I told my neighbour about the whole rent episode. He said the ownership of the house has changed and the current owner is the jeweller, whose jewellry shop is below my room on the ground floor. The neighbour, who is on good terms with the jeweller, said he would talk to the jeweler and get back to me on this.
Being a gentleman, if the neighbour told so much then there must be an iota of truth, I thought. But I wasn’t comfortable with him talking to the jeweller on my behalf, although I was reluctant to talk to the jeweller myself. If the house was the jeweller’s property, then it’s for him to approach me for rent, I reasoned.

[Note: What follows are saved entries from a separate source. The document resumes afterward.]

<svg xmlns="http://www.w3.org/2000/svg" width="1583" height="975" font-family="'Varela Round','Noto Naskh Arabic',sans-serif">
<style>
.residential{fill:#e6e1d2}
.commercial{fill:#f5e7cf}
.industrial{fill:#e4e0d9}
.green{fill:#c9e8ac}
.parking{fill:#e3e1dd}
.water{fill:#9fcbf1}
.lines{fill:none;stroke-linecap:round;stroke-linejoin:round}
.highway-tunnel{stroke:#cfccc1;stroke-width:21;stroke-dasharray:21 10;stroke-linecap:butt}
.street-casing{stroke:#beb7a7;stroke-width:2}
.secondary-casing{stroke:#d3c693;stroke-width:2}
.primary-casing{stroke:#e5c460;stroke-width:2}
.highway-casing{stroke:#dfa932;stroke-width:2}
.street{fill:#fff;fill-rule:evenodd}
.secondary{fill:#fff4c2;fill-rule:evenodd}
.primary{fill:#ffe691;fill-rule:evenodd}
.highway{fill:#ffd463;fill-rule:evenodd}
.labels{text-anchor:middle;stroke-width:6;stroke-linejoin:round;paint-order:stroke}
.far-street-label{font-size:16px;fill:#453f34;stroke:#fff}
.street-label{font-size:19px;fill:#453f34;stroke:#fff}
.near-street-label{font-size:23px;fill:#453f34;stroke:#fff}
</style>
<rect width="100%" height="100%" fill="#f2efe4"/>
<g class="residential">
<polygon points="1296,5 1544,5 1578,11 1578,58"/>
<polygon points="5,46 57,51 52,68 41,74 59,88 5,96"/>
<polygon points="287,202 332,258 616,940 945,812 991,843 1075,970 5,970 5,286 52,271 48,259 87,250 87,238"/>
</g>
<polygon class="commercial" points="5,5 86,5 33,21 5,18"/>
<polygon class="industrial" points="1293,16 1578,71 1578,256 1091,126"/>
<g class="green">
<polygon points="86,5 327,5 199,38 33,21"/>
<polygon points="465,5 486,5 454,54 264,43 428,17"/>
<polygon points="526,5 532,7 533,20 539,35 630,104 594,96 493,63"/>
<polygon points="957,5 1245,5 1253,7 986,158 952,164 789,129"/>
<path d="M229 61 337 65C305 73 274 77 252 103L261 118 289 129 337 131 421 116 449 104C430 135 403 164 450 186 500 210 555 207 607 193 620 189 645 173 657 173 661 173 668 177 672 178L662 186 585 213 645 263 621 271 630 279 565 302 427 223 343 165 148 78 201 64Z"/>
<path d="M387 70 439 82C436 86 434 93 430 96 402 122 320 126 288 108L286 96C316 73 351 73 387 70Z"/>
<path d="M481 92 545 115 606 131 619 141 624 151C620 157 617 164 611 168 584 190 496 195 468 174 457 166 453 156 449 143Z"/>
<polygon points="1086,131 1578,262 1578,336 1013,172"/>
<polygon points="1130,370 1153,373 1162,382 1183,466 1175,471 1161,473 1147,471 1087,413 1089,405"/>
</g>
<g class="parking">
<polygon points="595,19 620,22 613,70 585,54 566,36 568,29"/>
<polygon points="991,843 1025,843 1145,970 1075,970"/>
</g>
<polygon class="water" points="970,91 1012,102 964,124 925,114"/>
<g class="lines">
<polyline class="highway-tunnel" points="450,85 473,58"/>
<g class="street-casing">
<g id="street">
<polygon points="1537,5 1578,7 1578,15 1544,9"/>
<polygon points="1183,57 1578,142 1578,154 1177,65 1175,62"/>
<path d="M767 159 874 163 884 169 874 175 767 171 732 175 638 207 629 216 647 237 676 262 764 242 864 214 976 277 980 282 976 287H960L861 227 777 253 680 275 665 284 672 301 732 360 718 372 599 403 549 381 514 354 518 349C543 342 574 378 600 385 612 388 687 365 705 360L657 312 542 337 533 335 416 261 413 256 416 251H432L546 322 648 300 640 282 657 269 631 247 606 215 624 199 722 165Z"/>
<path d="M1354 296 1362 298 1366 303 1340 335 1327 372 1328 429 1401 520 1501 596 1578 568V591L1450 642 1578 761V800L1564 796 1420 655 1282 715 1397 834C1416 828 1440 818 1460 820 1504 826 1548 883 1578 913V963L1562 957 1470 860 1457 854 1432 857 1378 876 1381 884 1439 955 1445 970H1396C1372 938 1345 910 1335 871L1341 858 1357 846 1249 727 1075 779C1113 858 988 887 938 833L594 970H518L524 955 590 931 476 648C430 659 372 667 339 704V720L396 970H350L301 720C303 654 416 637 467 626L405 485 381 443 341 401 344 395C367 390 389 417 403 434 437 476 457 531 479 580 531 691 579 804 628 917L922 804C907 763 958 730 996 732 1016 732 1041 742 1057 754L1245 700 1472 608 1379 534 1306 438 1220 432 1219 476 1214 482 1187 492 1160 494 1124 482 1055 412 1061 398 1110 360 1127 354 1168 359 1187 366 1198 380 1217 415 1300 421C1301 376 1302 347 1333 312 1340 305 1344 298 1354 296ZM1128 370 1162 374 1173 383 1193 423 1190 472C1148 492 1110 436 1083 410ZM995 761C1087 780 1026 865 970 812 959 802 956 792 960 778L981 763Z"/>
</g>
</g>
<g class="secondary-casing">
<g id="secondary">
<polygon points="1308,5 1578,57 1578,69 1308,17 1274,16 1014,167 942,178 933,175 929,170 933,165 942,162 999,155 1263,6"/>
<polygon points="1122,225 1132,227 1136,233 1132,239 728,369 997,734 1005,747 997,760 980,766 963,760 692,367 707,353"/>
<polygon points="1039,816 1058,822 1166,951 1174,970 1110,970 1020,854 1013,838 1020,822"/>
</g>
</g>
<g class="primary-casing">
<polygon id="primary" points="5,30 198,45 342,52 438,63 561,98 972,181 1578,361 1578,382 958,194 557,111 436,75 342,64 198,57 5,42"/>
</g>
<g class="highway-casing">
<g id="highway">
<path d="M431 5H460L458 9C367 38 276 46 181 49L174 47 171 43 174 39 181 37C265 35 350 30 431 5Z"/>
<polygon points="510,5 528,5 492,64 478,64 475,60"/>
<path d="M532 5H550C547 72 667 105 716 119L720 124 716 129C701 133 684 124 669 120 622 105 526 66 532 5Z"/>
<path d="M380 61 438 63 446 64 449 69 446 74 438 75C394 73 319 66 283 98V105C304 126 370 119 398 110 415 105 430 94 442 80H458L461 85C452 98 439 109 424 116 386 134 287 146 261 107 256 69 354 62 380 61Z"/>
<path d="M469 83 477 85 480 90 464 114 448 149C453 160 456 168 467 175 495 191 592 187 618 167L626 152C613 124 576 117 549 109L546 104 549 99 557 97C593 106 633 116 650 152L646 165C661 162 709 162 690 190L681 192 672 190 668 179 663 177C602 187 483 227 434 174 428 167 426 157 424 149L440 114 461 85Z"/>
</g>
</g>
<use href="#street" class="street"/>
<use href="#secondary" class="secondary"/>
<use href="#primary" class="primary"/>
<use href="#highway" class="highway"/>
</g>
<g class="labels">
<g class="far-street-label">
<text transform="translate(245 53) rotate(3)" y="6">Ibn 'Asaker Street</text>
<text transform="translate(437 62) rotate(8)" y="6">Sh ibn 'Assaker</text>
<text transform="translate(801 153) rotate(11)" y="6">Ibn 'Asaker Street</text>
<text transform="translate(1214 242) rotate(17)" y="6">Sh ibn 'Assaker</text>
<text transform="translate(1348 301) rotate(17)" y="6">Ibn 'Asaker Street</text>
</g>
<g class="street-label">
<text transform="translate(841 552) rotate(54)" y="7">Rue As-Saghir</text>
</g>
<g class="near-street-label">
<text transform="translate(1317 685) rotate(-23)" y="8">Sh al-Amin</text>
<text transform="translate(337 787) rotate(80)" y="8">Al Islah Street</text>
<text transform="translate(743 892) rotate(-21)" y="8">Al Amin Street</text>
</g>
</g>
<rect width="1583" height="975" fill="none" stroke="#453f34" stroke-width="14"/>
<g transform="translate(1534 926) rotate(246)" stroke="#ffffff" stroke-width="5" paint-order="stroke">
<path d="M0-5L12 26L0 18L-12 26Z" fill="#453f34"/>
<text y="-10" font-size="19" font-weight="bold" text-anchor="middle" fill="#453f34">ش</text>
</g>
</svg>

All this happened over a weekend and once the following week started, I stopped being so concerned, but not for long. On Tuesday night, I found an SMS from the landlord asking me to call him up the next day. I decided as long as I wasn’t sure that he was the continuing owner of the building, I wouldn’t give him the rent. And the landlord would never reveal the true story. He had told me earlier about a possible sale of his property but hadn’t told it was the building in question.
I also reasoned that while both the landlord and the jeweller were crooks, the jeweller was the better of the two in that he was visible staying in the same building and unlike the landlord, I at least don’t know him to run away from anyone. Additionally, he is also financially healthier than the landlord, so I would be happier with him taking responsibility of returning my security deposit, a tidy sum. I made up my mind to talk to the jeweller next morning.

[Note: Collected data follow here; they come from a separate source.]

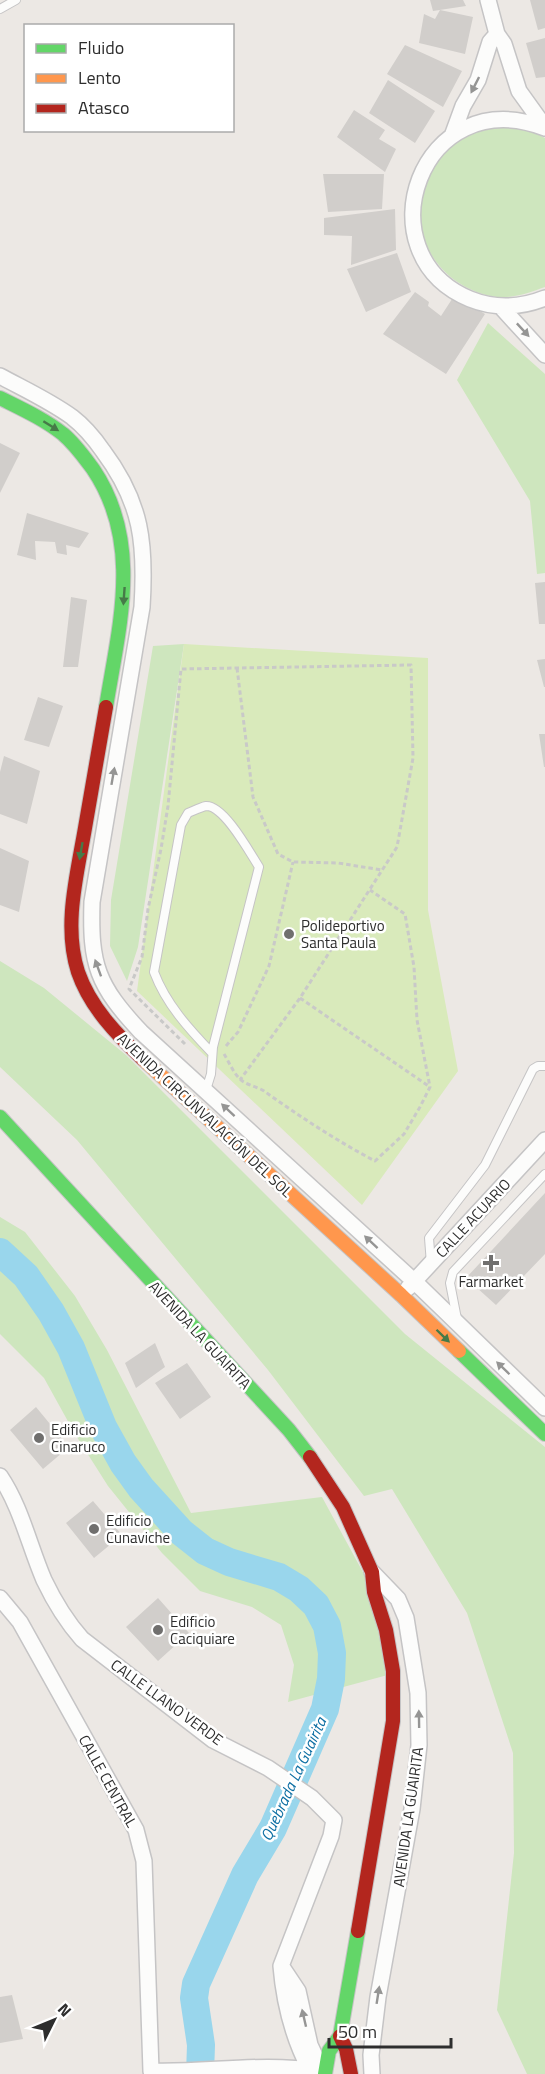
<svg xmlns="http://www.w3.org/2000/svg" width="545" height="2074" font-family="'Titillium Web',sans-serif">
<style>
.green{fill:#cee6be}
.pitch{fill:#d9eabb}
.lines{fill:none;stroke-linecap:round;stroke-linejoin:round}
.river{stroke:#99d6ec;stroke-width:28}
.building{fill:#d1cecb}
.lane-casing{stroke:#c5c4c5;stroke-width:10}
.street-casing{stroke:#c5c4c5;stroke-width:18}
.fast-casing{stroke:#c5c4c5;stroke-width:16}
.slow-casing{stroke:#c5c4c5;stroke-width:16}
.jam-casing{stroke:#c5c4c5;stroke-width:16}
.path{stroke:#c9c9c8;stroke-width:3;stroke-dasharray:4.5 3;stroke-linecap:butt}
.lane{stroke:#fcfcfb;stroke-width:8}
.street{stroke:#fcfcfb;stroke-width:15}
.fast{stroke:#63d668;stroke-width:14}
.slow{stroke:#ff974d;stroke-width:14}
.jam{stroke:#b3261e;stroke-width:14}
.oneway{fill:#959594}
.oneway2{fill:#467a48}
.poi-dot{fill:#706f6e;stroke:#fff;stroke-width:2}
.labels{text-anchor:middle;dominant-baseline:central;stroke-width:5;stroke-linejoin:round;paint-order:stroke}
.poi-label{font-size:15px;fill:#2e2e2e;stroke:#fff;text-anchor:start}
.street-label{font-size:15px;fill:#2e2e2e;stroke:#fff}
.water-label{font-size:16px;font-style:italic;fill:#0d6fa3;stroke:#fff}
</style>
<rect width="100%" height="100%" fill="#ece8e4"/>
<!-- green -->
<path class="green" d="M506,126L533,132L545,138V287C528,293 510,300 491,296C426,283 394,206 441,155C451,144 464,134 479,130C487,128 497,127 506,126Z
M488,323L545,374V573L537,574L530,501L457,380Z
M184,644L138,947L127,981L110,946L111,900L153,646Z
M0,961L44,988L126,1055L405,1334L545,1447V2074H527L497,2010L514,1853L513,1753L467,1613L392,1489L364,1496L268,1370L77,1140L0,1067Z
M0,1217L25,1232L75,1296L107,1350L191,1513L322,1497L371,1587L395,1673L288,1702L294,1665L281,1625L252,1607L200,1591L162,1553L108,1486L75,1434L44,1378L0,1334Z"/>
<!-- pitch -->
<path class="pitch" d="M184,644L428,658V910L458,1071L362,1205L137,991Z"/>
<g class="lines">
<!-- river -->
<path class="river" d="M0,1252L26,1276L51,1312L71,1348L103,1427L123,1463L141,1488L181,1532L205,1551L229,1562L279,1577L299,1589L316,1605L327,1626L332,1653L331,1679L325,1709L273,1828L245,1875L196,1984L194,1998L201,2045L200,2074"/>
</g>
<!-- building -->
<path class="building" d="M430,0H463L466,6L433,11Z
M530,0H545V28L538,30Z
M440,10L473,17L465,54L419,43L424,14L435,19Z
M545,38V77L536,78L526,43Z
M405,45L462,71L443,107L387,74Z
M388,80L435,111L415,143L369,113Z
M354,110L385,130L379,139L396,149L385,172L337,137Z
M323,174H384L382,209L328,212Z
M395,209L396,250L351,265L352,236L324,235V218Z
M397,253L411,292L366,312L347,269Z
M415,292L429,302L428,306L441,316L454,296L485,314L446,374L383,334Z
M0,443L20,453L0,493Z
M27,513L89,533L79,548L66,545L67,555L57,553L55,542L35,541L36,560L17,555Z
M545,582V624H539L535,583Z
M71,597L87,600L78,667H63Z
M545,659V687H544L537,660Z
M38,697L63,706L49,747L24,740Z
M539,734H545V767H544Z
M4,756L40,771L27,824L0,814V772Z
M0,848L29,861L19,912L0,905Z
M545,1193V1254L496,1305L466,1278Z
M155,1343L165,1367L136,1388L125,1363Z
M187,1363L211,1397L180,1419L155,1383Z
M36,1407L69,1447L43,1469L10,1430Z
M93,1501L122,1535L94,1558L66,1523Z
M158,1598L189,1633L158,1661L126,1627Z
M12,1995L23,2039L0,2043V1997Z"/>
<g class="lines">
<!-- lane casing -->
<g class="lane-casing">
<path id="lane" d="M0,9L16,0
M206,1090L211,1074L213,1047L259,867C250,853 224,805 206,806C201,807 193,811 188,813L181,825L154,972C166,1004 189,1029 212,1053
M431,1264L429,1238L485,1165L533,1069L538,1066H545
M457,1319L450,1283L453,1272L545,1174"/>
</g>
<!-- street casing -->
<g class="street-casing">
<path id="street" d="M488,0L497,34L504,44L519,91L545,127
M545,128C420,80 361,254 470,299C495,309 520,308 545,298
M452,136L463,106L478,80L490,42L497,34
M501,307L545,355
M0,376C24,389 50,401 72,417C85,427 94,438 103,451C142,503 146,544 142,607L92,902C90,965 97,985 141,1032L415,1282L545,1408
M408,1288L545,1140
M0,1476C21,1507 29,1545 44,1580C54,1601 66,1621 82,1639L213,1740L268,1768L312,1798L334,1820L331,1836L281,1966C284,2002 293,2038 310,2070
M372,1572L398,1599L406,1618L418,1693L419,1745L412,1809L378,1997L371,2055L372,2074
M0,1598L20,1622L136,1830L144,1861L151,2071C206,2073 263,2062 318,2071
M282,1967L298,1991L310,2045L316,2058L324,2072"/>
</g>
<!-- fast casing -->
<g class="fast-casing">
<path id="fast" d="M0,398C22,409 44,419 63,434C75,444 84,457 93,469C143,543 119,626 106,707
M0,1117L289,1430L310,1457
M459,1351L545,1434
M325,2074L329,2051L340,2036L358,1931"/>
</g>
<!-- slow casing -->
<g class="slow-casing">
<path id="slow" d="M143,1059L401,1295L459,1351"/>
</g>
<!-- jam casing -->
<g class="jam-casing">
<path id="jam" d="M106,707C99,748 92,788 85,828C77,875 63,926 78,972C90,1007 117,1035 143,1059
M310,1457L343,1507L372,1572L374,1592L386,1630L393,1671V1721L358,1931
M340,2036L346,2049L351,2074"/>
</g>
<!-- path -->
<path class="path" d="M237,668L253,797L278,854L293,862L338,863L382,870
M300,998L430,1087
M185,1044L129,989L142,957L148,909L161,849L168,806L181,669L411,665L413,758L397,847L300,998L240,1080
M226,1046L238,1032L269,966L293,862
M224,1054C229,1062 233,1072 239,1078C245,1085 256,1086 264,1091C299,1116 337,1141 375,1161L404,1134L420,1107L430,1087L417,1020L414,967L405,914L370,890"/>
<!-- lane -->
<use href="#lane" class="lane"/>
<!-- street -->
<use href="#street" class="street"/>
<!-- fast -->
<use href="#fast" class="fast"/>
<!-- slow -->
<use href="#slow" class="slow"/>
<!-- jam -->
<use href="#jam" class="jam"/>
</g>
<!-- one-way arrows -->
<defs><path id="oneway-solid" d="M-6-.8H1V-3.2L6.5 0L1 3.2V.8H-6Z" transform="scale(1.5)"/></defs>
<g class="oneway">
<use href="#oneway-solid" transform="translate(475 85) rotate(117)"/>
<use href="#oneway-solid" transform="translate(523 330) rotate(47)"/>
<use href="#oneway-solid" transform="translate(113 776) rotate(-80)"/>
<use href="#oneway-solid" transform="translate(98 968) rotate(-110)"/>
<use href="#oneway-solid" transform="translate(228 1110) rotate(-137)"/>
<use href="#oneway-solid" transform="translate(371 1242) rotate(-137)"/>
<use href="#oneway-solid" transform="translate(503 1368) rotate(-136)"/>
<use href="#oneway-solid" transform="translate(419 1719) rotate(-91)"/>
<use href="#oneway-solid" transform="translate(378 1995) rotate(-81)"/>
<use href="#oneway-solid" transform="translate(304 2018) rotate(-103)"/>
</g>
<g class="oneway2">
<use href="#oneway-solid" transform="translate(51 426) rotate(32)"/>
<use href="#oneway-solid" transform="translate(124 596) rotate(94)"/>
<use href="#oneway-solid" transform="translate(81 851) rotate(100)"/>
<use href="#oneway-solid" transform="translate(443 1336) rotate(44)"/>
</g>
<!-- markers -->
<g class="poi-dot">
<circle cx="289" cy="934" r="6"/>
<path d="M488 1254h6v6h6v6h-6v6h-6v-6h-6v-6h6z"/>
<circle cx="39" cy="1438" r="6"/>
<circle cx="94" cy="1529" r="6"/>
<circle cx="158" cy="1630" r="6"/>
</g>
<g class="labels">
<!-- poi labels -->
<g class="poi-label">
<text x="301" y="925">Polideportivo<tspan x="301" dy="17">Santa Paula</tspan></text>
<text x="491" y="1281" text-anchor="middle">Farmarket</text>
<text x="51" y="1429">Edificio<tspan x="51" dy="17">Cinaruco</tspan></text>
<text x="106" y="1520">Edificio<tspan x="106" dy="17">Cunaviche</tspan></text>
<text x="170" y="1621">Edificio<tspan x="170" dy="17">Caciquiare</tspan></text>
</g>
<!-- street labels -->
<g class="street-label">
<text transform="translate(205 1115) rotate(43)">AVENIDA CIRCUNVALACIÓN DEL SOL</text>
<text transform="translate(473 1218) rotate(-47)">CALLE ACUARIO</text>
<text transform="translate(200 1335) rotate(47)">AVENIDA LA GUAIRITA</text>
<text transform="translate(167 1702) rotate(36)">CALLE LLANO VERDE</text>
<text transform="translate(108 1781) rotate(61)">CALLE CENTRAL</text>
<text transform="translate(408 1817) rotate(-82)">AVENIDA LA GUAIRITA</text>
</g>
<!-- water labels -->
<g class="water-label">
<text transform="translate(293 1779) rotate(-65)">Quebrada La Guairita</text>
</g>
</g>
<!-- legend -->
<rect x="24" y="24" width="210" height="108" fill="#ffffff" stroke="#ababab" stroke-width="1.5"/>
<rect x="36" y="44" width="30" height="9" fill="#63d668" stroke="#ababab" stroke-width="1.5"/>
<text x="78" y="54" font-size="18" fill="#2e2e2e">Fluido</text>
<rect x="36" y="74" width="30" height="9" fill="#ff974d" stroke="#ababab" stroke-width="1.5"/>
<text x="78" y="84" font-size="18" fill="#2e2e2e">Lento</text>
<rect x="36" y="104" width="30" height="9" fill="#b3261e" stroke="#ababab" stroke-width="1.5"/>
<text x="78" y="114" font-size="18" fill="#2e2e2e">Atasco</text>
<!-- north arrow -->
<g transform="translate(54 2020) rotate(47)" stroke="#ffffff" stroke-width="4.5" paint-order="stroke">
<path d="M0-4.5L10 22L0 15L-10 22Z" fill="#2e2e2e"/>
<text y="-9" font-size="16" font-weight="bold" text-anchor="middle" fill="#2e2e2e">N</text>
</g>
<!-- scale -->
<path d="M329 2038v9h122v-9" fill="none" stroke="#2e2e2e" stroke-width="3"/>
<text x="338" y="2038" font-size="18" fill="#2e2e2e" stroke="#ffffff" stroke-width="4.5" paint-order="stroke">50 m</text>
</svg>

He said what my friend had predicted sometime back. The landlord had borrowed money from a bank mortgaging the house papers. When the landlord defaulted on the payment, the bank decided to auction the house. Upon coming to know that the house was going under the hammer, the jeweller together with a builder friend of his went and paid 10 lakhs to the bank to stop them from auctioning the property. Couple of weeks later, he garnered some more money and paid another 30 lakhs to the bank. The worth of the house has been assessed to be 1.5 crore. And that leaves 75 lakhs more for the jeweller to pay the bank.
I understood this development had been unfolding over quite sometime and the landlord had kept me in the dark. I asked the jeweller about who should I pay the rent to. He said to him.
I went back to my room and phoned the landlord to tell him the jeweller’s version of the story and informed him that I wouldn’t give him the rent this month onwards. I had expected some resistance from him, but I was in for a surprise. After hearing me out, he submissively said, “Oh, ok, no problem.” And I cut the call.
The submission confirmed the jeweller’s version.
So, according to me, this is how it stands. The building’s official owner is still the old landlord, but the ownership is disputed as the property has been forfeited by the bank. When the jeweller pays the remaining part of property worth, the ownership will go to him. A property dispute lawyer will be able to deduce it better.